No había tiempo ni forma de perderlo investigando si era verdad o no que un padre de familia había matado a golpes a su propia mujer al descubrir que realizaba prácticas de brujería. No importaba que él ya la viniera maltratando y golpeando desde mucho tiempo atrás, ni que también lo hiciera con sus hijos, de doce y ocho años. A los vecinos les daba igual hace mucho que escuchaban huesos rompiéndose, entre llantos y gritos de desesperación de las criaturas y la madre. A él le bastó con declarar bajo juramento al Creador que ella practicaba la brujería y que aquello había sido inevitable.
La brujería se castigaba con la muerte.
Primo Branford permanecía en silencio, aunque los pensamientos le gritaran en el interior de su cabeza. No albergaba dudas de que había mandado hacia el reino de Aramis a gente de la peor ralea, la cual se metía con la magia prohibida y avergonzaba y asustaba a los seres humanos de bien.
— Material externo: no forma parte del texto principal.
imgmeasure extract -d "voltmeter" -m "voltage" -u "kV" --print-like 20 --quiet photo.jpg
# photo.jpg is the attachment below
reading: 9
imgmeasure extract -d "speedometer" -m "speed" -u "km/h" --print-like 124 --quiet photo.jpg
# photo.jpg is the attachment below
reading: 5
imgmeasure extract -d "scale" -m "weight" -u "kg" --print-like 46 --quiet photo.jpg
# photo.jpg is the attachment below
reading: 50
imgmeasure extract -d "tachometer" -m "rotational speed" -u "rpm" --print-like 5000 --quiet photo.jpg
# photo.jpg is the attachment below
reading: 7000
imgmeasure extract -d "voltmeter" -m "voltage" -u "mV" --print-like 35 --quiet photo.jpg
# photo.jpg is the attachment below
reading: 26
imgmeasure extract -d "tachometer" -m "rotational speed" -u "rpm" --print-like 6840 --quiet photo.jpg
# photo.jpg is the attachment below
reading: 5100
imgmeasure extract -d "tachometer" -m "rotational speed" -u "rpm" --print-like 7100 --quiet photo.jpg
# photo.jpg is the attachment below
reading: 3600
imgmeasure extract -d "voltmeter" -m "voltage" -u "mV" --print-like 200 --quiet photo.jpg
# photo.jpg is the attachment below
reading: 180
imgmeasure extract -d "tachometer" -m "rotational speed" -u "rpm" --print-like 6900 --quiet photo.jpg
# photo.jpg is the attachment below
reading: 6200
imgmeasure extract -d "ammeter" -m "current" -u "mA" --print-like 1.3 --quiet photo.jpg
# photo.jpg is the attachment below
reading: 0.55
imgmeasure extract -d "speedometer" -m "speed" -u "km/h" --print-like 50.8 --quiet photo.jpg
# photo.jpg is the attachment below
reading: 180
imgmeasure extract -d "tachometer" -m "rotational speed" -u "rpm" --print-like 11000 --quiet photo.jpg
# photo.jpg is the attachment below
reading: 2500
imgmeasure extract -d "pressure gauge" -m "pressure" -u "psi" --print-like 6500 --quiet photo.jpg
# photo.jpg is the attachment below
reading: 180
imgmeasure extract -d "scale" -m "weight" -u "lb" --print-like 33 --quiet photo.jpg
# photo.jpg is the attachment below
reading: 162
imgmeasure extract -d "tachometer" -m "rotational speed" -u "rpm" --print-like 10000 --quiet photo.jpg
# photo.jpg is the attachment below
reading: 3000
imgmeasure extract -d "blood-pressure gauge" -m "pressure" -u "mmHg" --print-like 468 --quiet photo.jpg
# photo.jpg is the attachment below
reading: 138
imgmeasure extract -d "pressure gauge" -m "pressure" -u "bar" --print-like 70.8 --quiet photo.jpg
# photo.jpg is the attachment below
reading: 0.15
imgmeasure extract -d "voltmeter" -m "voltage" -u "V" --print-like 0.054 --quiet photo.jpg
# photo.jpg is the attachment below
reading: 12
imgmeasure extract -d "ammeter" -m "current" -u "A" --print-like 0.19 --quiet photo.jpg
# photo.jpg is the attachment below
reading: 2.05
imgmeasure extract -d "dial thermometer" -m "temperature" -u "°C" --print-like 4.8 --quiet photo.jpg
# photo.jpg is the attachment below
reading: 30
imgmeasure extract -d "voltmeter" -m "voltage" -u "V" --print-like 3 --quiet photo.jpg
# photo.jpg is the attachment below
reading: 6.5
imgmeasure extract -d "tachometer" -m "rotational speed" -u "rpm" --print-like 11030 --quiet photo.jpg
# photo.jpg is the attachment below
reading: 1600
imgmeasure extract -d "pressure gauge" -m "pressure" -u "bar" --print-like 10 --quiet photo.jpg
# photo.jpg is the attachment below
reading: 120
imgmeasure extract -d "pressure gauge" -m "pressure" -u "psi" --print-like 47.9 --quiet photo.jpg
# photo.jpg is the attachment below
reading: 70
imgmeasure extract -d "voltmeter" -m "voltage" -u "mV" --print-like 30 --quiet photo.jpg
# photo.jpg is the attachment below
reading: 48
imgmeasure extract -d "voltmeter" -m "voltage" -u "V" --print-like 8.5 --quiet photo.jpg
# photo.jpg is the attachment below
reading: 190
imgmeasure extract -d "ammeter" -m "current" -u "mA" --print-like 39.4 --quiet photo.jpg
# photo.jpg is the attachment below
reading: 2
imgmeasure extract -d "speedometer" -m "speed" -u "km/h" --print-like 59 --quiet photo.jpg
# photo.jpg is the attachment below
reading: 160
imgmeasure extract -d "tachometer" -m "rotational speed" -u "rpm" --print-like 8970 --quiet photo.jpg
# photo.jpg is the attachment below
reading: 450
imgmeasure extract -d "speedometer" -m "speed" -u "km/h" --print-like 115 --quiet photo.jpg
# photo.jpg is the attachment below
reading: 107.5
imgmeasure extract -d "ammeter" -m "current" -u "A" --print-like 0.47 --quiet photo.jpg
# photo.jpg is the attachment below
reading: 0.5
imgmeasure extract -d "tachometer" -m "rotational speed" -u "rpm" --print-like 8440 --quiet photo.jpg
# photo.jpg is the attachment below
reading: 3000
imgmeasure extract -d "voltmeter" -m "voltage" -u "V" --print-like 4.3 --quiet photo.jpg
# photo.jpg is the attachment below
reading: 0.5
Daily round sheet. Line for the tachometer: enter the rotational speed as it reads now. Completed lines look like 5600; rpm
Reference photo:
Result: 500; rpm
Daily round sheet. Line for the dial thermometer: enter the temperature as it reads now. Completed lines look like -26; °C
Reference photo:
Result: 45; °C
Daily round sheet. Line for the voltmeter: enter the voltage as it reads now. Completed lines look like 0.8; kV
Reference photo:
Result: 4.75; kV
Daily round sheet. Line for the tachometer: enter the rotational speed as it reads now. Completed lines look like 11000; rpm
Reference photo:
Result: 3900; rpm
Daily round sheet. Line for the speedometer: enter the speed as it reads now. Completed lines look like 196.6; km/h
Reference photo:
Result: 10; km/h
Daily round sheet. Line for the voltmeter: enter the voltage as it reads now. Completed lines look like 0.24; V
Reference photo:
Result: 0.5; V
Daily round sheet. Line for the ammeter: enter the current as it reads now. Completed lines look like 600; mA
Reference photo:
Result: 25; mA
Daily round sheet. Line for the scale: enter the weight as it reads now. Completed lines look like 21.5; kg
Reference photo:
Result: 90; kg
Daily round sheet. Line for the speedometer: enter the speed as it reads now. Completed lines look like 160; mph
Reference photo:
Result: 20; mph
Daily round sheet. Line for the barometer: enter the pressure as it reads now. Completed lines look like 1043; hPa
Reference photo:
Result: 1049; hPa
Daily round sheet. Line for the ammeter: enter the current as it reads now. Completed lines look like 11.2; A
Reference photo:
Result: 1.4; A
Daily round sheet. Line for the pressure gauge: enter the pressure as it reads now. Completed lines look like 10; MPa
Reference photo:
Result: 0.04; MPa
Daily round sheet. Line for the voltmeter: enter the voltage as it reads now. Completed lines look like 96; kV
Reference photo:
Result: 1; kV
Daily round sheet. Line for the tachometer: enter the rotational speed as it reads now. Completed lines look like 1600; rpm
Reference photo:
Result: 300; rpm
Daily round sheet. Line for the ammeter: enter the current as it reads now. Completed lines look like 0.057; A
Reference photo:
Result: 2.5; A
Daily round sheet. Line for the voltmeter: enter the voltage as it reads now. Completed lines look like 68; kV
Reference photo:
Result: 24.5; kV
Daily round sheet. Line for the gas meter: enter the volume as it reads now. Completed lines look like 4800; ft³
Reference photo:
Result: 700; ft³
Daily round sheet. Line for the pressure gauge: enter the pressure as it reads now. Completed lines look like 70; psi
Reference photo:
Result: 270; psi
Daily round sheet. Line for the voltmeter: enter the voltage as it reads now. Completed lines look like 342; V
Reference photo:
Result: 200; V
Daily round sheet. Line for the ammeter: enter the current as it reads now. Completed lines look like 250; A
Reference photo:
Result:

No las tenía ni debía tenerlas, pues esa era la pura verdad y de eso merecía todo el crédito.
Pero ahora se preguntaba: ¿cuántos inocentes no habrían pagado por su Cacería de Brujas? ¿Y si las madres que imploraban y juraban en realidad eran inocentes? Y los niños… ¡Por los semidioses…! Que el Creador lo perdonara si todo aquello había sido su error. ¿Cuántos crímenes sin investigar, cuántos soldados indignos del uniforme y cuánto abuso de poder sin remordimiento alguno, apenas justificado por la ceguera provocada por la guerra entre los guerreros?
El rey Primo Branford entendió que toda guerra se combatía a ciegas, al menos por parte de uno de los bandos.
Y tuvo la nítida sensación de que se despeñaba desde su nuevo intento de subir, en una súbita caída libre que lo llevaba directamente al fondo de un maldito pozo sin fin.